[Goal of the exercise] Your answer is one number: the count of lines below that hold the word "Added".

┄┄┄┄┄┄┄┄┄┄┄┄┄┄┄┄┄┄┄┄

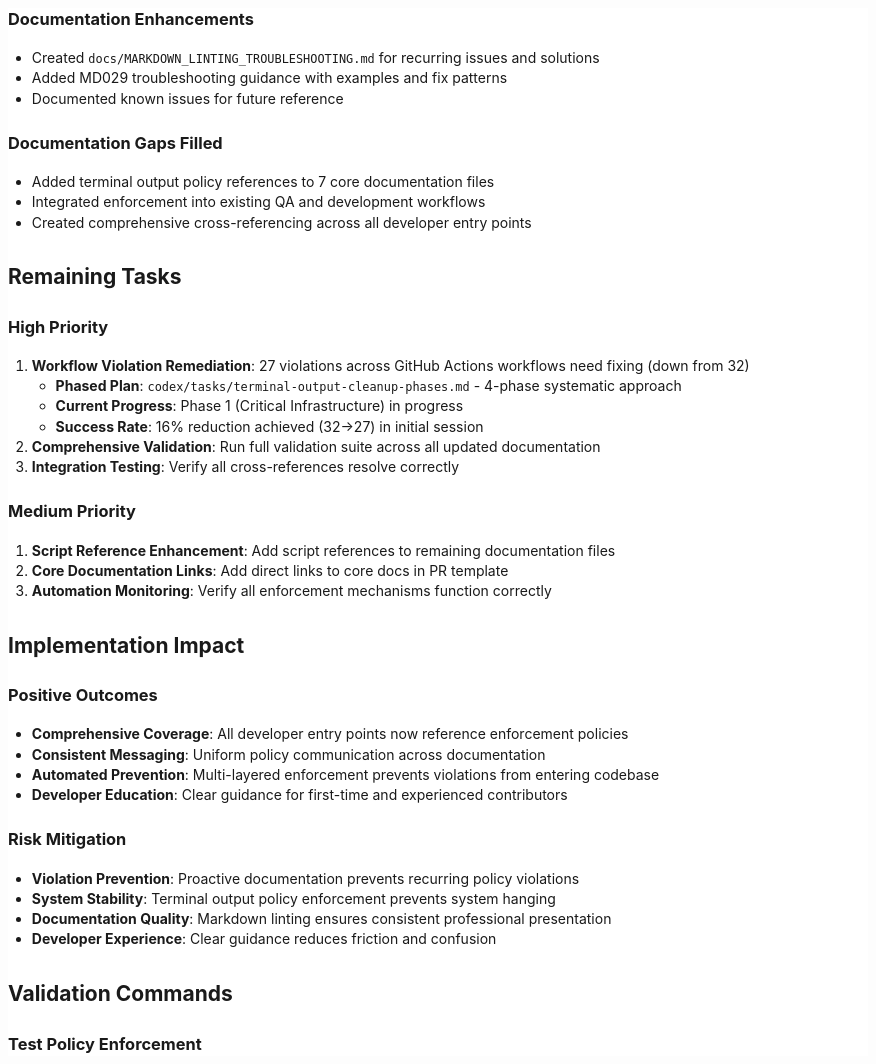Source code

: ### Documentation Enhancements

- Created `docs/MARKDOWN_LINTING_TROUBLESHOOTING.md` for recurring issues and solutions
- Added MD029 troubleshooting guidance with examples and fix patterns
- Documented known issues for future reference

### Documentation Gaps Filled

- Added terminal output policy references to 7 core documentation files
- Integrated enforcement into existing QA and development workflows
- Created comprehensive cross-referencing across all developer entry points

## Remaining Tasks

### High Priority

1. **Workflow Violation Remediation**: 27 violations across GitHub Actions workflows need fixing (down from 32)
   - **Phased Plan**: `codex/tasks/terminal-output-cleanup-phases.md` - 4-phase systematic approach
   - **Current Progress**: Phase 1 (Critical Infrastructure) in progress
   - **Success Rate**: 16% reduction achieved (32→27) in initial session
2. **Comprehensive Validation**: Run full validation suite across all updated documentation
3. **Integration Testing**: Verify all cross-references resolve correctly

### Medium Priority

1. **Script Reference Enhancement**: Add script references to remaining documentation files
2. **Core Documentation Links**: Add direct links to core docs in PR template
3. **Automation Monitoring**: Verify all enforcement mechanisms function correctly

## Implementation Impact

### Positive Outcomes

- **Comprehensive Coverage**: All developer entry points now reference enforcement policies
- **Consistent Messaging**: Uniform policy communication across documentation
- **Automated Prevention**: Multi-layered enforcement prevents violations from entering codebase
- **Developer Education**: Clear guidance for first-time and experienced contributors

### Risk Mitigation

- **Violation Prevention**: Proactive documentation prevents recurring policy violations
- **System Stability**: Terminal output policy enforcement prevents system hanging
- **Documentation Quality**: Markdown linting ensures consistent professional presentation
- **Developer Experience**: Clear guidance reduces friction and confusion

## Validation Commands

### Test Policy Enforcement
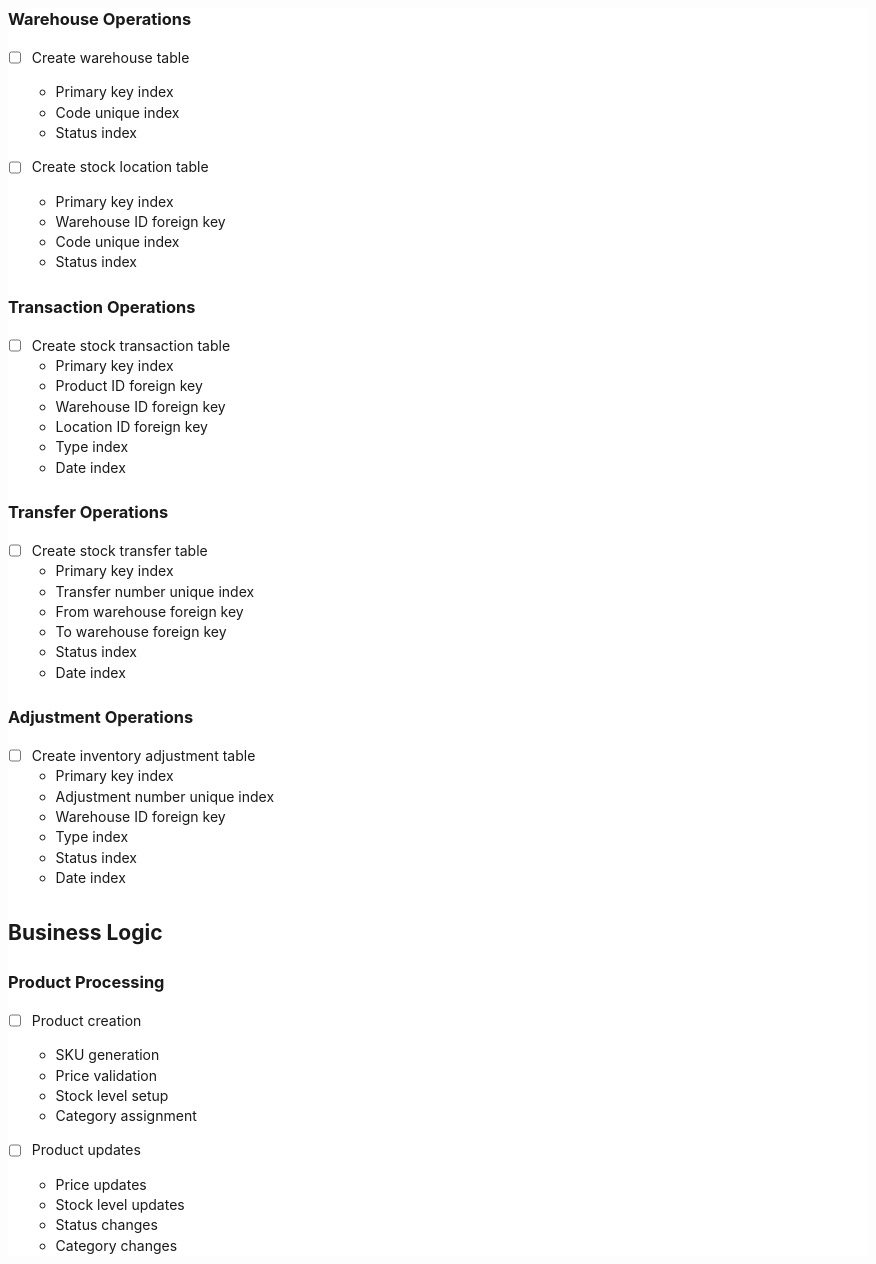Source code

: ### Warehouse Operations
- [ ] Create warehouse table
  - Primary key index
  - Code unique index
  - Status index

- [ ] Create stock location table
  - Primary key index
  - Warehouse ID foreign key
  - Code unique index
  - Status index

### Transaction Operations
- [ ] Create stock transaction table
  - Primary key index
  - Product ID foreign key
  - Warehouse ID foreign key
  - Location ID foreign key
  - Type index
  - Date index

### Transfer Operations
- [ ] Create stock transfer table
  - Primary key index
  - Transfer number unique index
  - From warehouse foreign key
  - To warehouse foreign key
  - Status index
  - Date index

### Adjustment Operations
- [ ] Create inventory adjustment table
  - Primary key index
  - Adjustment number unique index
  - Warehouse ID foreign key
  - Type index
  - Status index
  - Date index

## Business Logic

### Product Processing
- [ ] Product creation
  - SKU generation
  - Price validation
  - Stock level setup
  - Category assignment

- [ ] Product updates
  - Price updates
  - Stock level updates
  - Status changes
  - Category changes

┄┄┄┄┄┄┄┄┄┄┄┄┄┄┄┄┄┄┄┄

[Exercise result] 2